70’li yılların sonları. O dönem, KUK, KAWA, RIZGARİ gibi örgütler bölgede faaliyet gösteriyorlar. Henüz o yıllarda PKK yok. Olay, Güneydoğunun küçük bir ilçesinde geçiyor. Güvenlik güçleri, adamın birini, KUK örgütü üyesi olduğu ve örgüt adına faaliyet gösterdiği gerekçesiyle gözaltına alıyor. Karakolda yapılan sorguda muhterem, biraz sıkıştırılmış olsa gerek ki, yaptığı her şeyi bir bir anlatıyor ve suçunu hemen itiraf ediyor. Muhteremi mahkemeye çıkartıyorlar.
Hâkim, dosyaya şöyle bir baktıktan sonra, “Her şeyi itiraf etmişsin, öylemi?” diyor. Muhterem, “Evet Hâkim beg” diye cevap veriyor. Hâkim’in, “Bu ifadelerini vermende sana bir zor kullanma oldu mu? şeklindeki sorusunu muhterem bu sefer “Hayır, Hakim beg” diye cevaplıyor. Yapacak hiçbir şeyi kalmayan Hâkim, “Gereği düşünüldü” diyerek kararı açıklıyor.
Hâkim; “KUK mensubu falanca ….” derken, yerinden kalkan muhterem, son günlerin moda sözüyle “One minute – Van münüt” diyerek Hâkim’in açıklamasını kesiyor.
“Bir dakika Hâkim beg, ben mensup değilem”.
“Ne demek bu oğlum, işte bak, burada bütün suçlarını itiraf etmişsin”.
“Yav tamam Hâkim beg, etmişem, ama ben mensup değilem”.
Sinirlenen Hâkim, sesini biraz yükseltiyor. “Burada itiraf etmişsin. Şimdi de benim karşımda itiraf ettin. Halâ, mensup değilem diyorsun”.
“Yav tamam Hâkim beğ, etmişem, ama ben mensup değilem, ben KUK’çiyam”.
Siz de güldünüz değil mi? Gerçekten de başta komik geliyor insana. Güler misin, ağlar mısın! Ama, biraz düşünürseniz, başlangıçtaki komik görünen bu durum, daha sonra ne yazık ki, vahim bir hal alıyor.
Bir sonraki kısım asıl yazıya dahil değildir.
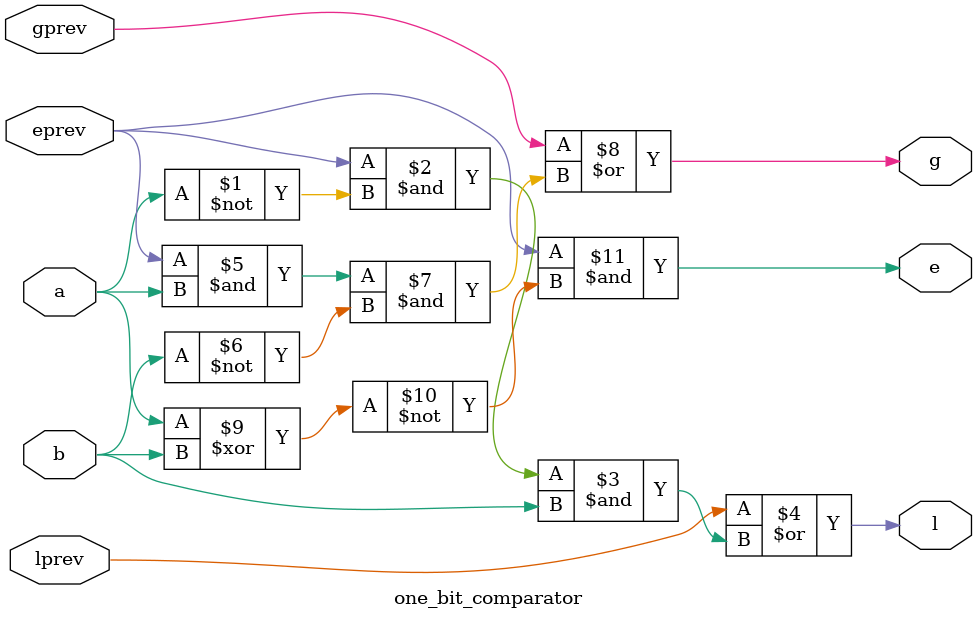
<source format=v>
`timescale 1ns / 1ps
module one_bit_comparator(a, b, lprev, eprev, gprev, l, e, g
    );

	input a, b, lprev, eprev, gprev;
	output l, e, g;
	wire l, e, g;
	
	assign l = lprev | (eprev & ~a & b);
	assign g = gprev | (eprev & a & ~b);
	assign e = eprev & (~(a^b));

endmodule

</source>
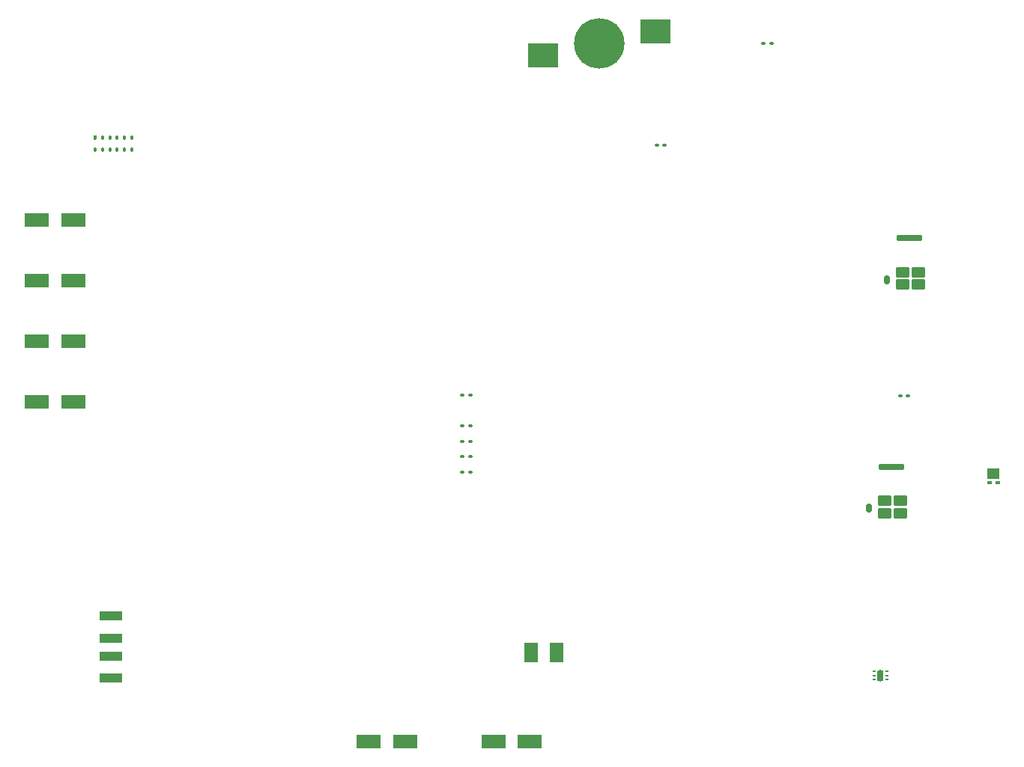
<source format=gbr>
%TF.GenerationSoftware,KiCad,Pcbnew,9.0.2*%
%TF.CreationDate,2025-05-15T00:42:05-04:00*%
%TF.ProjectId,ProjectScematic_PCBv2,50726f6a-6563-4745-9363-656d61746963,rev?*%
%TF.SameCoordinates,Original*%
%TF.FileFunction,Paste,Top*%
%TF.FilePolarity,Positive*%
%FSLAX46Y46*%
G04 Gerber Fmt 4.6, Leading zero omitted, Abs format (unit mm)*
G04 Created by KiCad (PCBNEW 9.0.2) date 2025-05-15 00:42:05*
%MOMM*%
%LPD*%
G01*
G04 APERTURE LIST*
G04 Aperture macros list*
%AMRoundRect*
0 Rectangle with rounded corners*
0 $1 Rounding radius*
0 $2 $3 $4 $5 $6 $7 $8 $9 X,Y pos of 4 corners*
0 Add a 4 corners polygon primitive as box body*
4,1,4,$2,$3,$4,$5,$6,$7,$8,$9,$2,$3,0*
0 Add four circle primitives for the rounded corners*
1,1,$1+$1,$2,$3*
1,1,$1+$1,$4,$5*
1,1,$1+$1,$6,$7*
1,1,$1+$1,$8,$9*
0 Add four rect primitives between the rounded corners*
20,1,$1+$1,$2,$3,$4,$5,0*
20,1,$1+$1,$4,$5,$6,$7,0*
20,1,$1+$1,$6,$7,$8,$9,0*
20,1,$1+$1,$8,$9,$2,$3,0*%
%AMOutline5P*
0 Free polygon, 5 corners , with rotation*
0 The origin of the aperture is its center*
0 number of corners: always 5*
0 $1 to $10 corner X, Y*
0 $11 Rotation angle, in degrees counterclockwise*
0 create outline with 5 corners*
4,1,5,$1,$2,$3,$4,$5,$6,$7,$8,$9,$10,$1,$2,$11*%
%AMOutline6P*
0 Free polygon, 6 corners , with rotation*
0 The origin of the aperture is its center*
0 number of corners: always 6*
0 $1 to $12 corner X, Y*
0 $13 Rotation angle, in degrees counterclockwise*
0 create outline with 6 corners*
4,1,6,$1,$2,$3,$4,$5,$6,$7,$8,$9,$10,$11,$12,$1,$2,$13*%
%AMOutline7P*
0 Free polygon, 7 corners , with rotation*
0 The origin of the aperture is its center*
0 number of corners: always 7*
0 $1 to $14 corner X, Y*
0 $15 Rotation angle, in degrees counterclockwise*
0 create outline with 7 corners*
4,1,7,$1,$2,$3,$4,$5,$6,$7,$8,$9,$10,$11,$12,$13,$14,$1,$2,$15*%
%AMOutline8P*
0 Free polygon, 8 corners , with rotation*
0 The origin of the aperture is its center*
0 number of corners: always 8*
0 $1 to $16 corner X, Y*
0 $17 Rotation angle, in degrees counterclockwise*
0 create outline with 8 corners*
4,1,8,$1,$2,$3,$4,$5,$6,$7,$8,$9,$10,$11,$12,$13,$14,$15,$16,$1,$2,$17*%
%AMFreePoly0*
4,1,14,0.100000,0.600000,0.350000,0.600000,0.350000,-0.600000,0.100000,-0.600000,0.100000,-0.650000,-0.100000,-0.650000,-0.100000,-0.600000,-0.350000,-0.600000,-0.350000,0.450000,-0.200000,0.600000,-0.100000,0.600000,-0.100000,0.650000,0.100000,0.650000,0.100000,0.600000,0.100000,0.600000,$1*%
G04 Aperture macros list end*
%ADD10Outline5P,-0.250000X0.175000X0.152000X0.175000X0.250000X0.077000X0.250000X-0.175000X-0.250000X-0.175000X270.000000*%
%ADD11RoundRect,0.087500X-0.087500X0.162500X-0.087500X-0.162500X0.087500X-0.162500X0.087500X0.162500X0*%
%ADD12RoundRect,0.062500X-0.112500X-0.062500X0.112500X-0.062500X0.112500X0.062500X-0.112500X0.062500X0*%
%ADD13FreePoly0,0.000000*%
%ADD14R,0.550000X0.380000*%
%ADD15R,1.400000X1.200000*%
%ADD16R,3.500000X2.700000*%
%ADD17C,5.700000*%
%ADD18RoundRect,0.250000X-1.137500X-0.550000X1.137500X-0.550000X1.137500X0.550000X-1.137500X0.550000X0*%
%ADD19RoundRect,0.090000X-0.139000X-0.090000X0.139000X-0.090000X0.139000X0.090000X-0.139000X0.090000X0*%
%ADD20R,1.550000X2.200000*%
%ADD21R,2.500000X1.100000*%
%ADD22RoundRect,0.250000X-0.540000X-0.367500X0.540000X-0.367500X0.540000X0.367500X-0.540000X0.367500X0*%
%ADD23RoundRect,0.150000X-1.315000X-0.150000X1.315000X-0.150000X1.315000X0.150000X-1.315000X0.150000X0*%
%ADD24RoundRect,0.150000X-0.150000X-0.350000X0.150000X-0.350000X0.150000X0.350000X-0.150000X0.350000X0*%
G04 APERTURE END LIST*
D10*
%TO.C,J1*%
X68000000Y-65690000D03*
D11*
X68820000Y-65690000D03*
X69640000Y-65690000D03*
X70460000Y-65690000D03*
X71280000Y-65690000D03*
X72100000Y-65690000D03*
X72100000Y-67000000D03*
X71280000Y-67000000D03*
X70460000Y-67000000D03*
X69640000Y-67000000D03*
X68820000Y-67000000D03*
X68000000Y-67000000D03*
%TD*%
D12*
%TO.C,RF1*%
X156000000Y-126000000D03*
X156000000Y-126500000D03*
X156000000Y-127000000D03*
X157450000Y-127000000D03*
X157450000Y-126500000D03*
X157450000Y-126000000D03*
D13*
X156725000Y-126500000D03*
%TD*%
D14*
%TO.C,DIO3*%
X169980000Y-104692500D03*
X169080000Y-104692500D03*
D15*
X169530000Y-103652500D03*
%TD*%
D16*
%TO.C,D4*%
X118650000Y-56350000D03*
X131350000Y-53650000D03*
D17*
X125000000Y-55000000D03*
%TD*%
D18*
%TO.C,C1*%
X113000000Y-134000000D03*
X117125000Y-134000000D03*
%TD*%
D19*
%TO.C,R1*%
X131475000Y-66500000D03*
X132340000Y-66500000D03*
%TD*%
D18*
%TO.C,C5*%
X61375000Y-88700000D03*
X65500000Y-88700000D03*
%TD*%
D19*
%TO.C,R6*%
X109500000Y-101750000D03*
X110365000Y-101750000D03*
%TD*%
D18*
%TO.C,C3*%
X61375000Y-75000000D03*
X65500000Y-75000000D03*
%TD*%
%TO.C,C2*%
X98875000Y-134000000D03*
X103000000Y-134000000D03*
%TD*%
D19*
%TO.C,R7*%
X109500000Y-103500000D03*
X110365000Y-103500000D03*
%TD*%
%TO.C,R5*%
X109500000Y-100000000D03*
X110365000Y-100000000D03*
%TD*%
D20*
%TO.C,D2*%
X120130000Y-123927500D03*
X117280000Y-123927500D03*
%TD*%
D18*
%TO.C,C4*%
X61375000Y-81850000D03*
X65500000Y-81850000D03*
%TD*%
D21*
%TO.C,J3*%
X69750000Y-119800000D03*
X69750000Y-122300000D03*
X69750000Y-124300000D03*
X69750000Y-126800000D03*
%TD*%
D19*
%TO.C,R4*%
X109500000Y-98250000D03*
X110365000Y-98250000D03*
%TD*%
D18*
%TO.C,C6*%
X61375000Y-95550000D03*
X65500000Y-95550000D03*
%TD*%
D22*
%TO.C,Q1*%
X159250000Y-80862500D03*
X159250000Y-82297500D03*
X161030000Y-80862500D03*
X161030000Y-82297500D03*
D23*
X160000000Y-77000000D03*
D24*
X157460000Y-81720000D03*
%TD*%
D19*
%TO.C,R2*%
X109500000Y-94750000D03*
X110365000Y-94750000D03*
%TD*%
%TO.C,R8*%
X158970000Y-94875000D03*
X159835000Y-94875000D03*
%TD*%
%TO.C,R3*%
X143532500Y-54987500D03*
X144397500Y-54987500D03*
%TD*%
D22*
%TO.C,Q2*%
X157220000Y-106737500D03*
X157220000Y-108172500D03*
X159000000Y-106737500D03*
X159000000Y-108172500D03*
D23*
X157970000Y-102875000D03*
D24*
X155430000Y-107595000D03*
%TD*%
M02*

</source>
İşte size, geçmişten, bir örgüt üyesi örneği. Ama eminim ki, benzer örnekler bugün de yaşanıyordur muhtemelen. Böylesi bir potansiyel varken, örgütler, insanların bilinçlenmesini neden istesinler ki! Örgütlerin, oluşumların veya bazı şahısların, farklı gazeteler okunmasını, farklı televizyon kanalları izlenmesini neden yasakladıkları, yasaklamalarının arkasındaki asıl sebepler, şimdi çok daha net anlaşılıyordur umarım.